Indian troops posted to Ladakh spend up to two weeks acclimatising. Temperatures too are extreme. Even in summer, night-time temperatures fall below zero, while in winter they can fall to between -35c and -40c. In winter, the roads to the Indian heartland are snowbound, so supplies must be airlifted in. “It’s close to the temperatures of Siberia,” said Lt Gen Panag, who spent two years posted there earlier in his career. “It’s a fascinating land — it reminds you sometimes of the lunar landscape.”

In the wake of this week’s killings, officials and analysts are warning of a heightened risk of conflict as patrols encounter each other more frequently. “This incident will have a lasting impact on Indian and Chinese views of each other,” said Paul Haenle, a former US national security official and director of the Carnegie-Tsinghua Center for Global Policy in Beijing. 

Some analysts question if the bloodshed will finally force India and China to sit together to resolve the festering question of their boundary.

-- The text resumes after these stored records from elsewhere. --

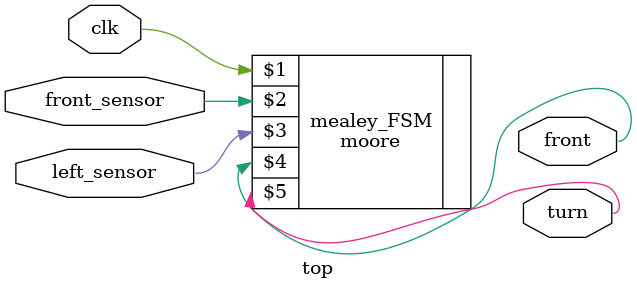
<source format=v>
`include "./FSMs/moore.v"
`include "./FSMs/mealey.v"

module top (
    clk,
    front_sensor,
    left_sensor,
    front,
    turn
);
    input clk, front_sensor, left_sensor;
    output front, turn;

    moore mealey_FSM(clk, front_sensor, left_sensor, front, turn);

endmodule

</source>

Until now, Beijing has preferred to stall, expecting its relative economic and military strength vis-à-vis India to allow it to nibble away at Indian territory and give it the upper hand in talks over a final settlement.

“The larger strategic problem is still China’s reluctance to demarcate the line of actual control — that is what is at the root of all of this,” said Ashley Tellis, an expert in Asian strategic competition at the Carnegie Endowment for International Peace.

“They are in no hurry to conclude this process. Their calculation is that with every passing day, they get stronger. From China’s point of view, this ambiguity is far preferable [ to] . . . clarity on the ground.”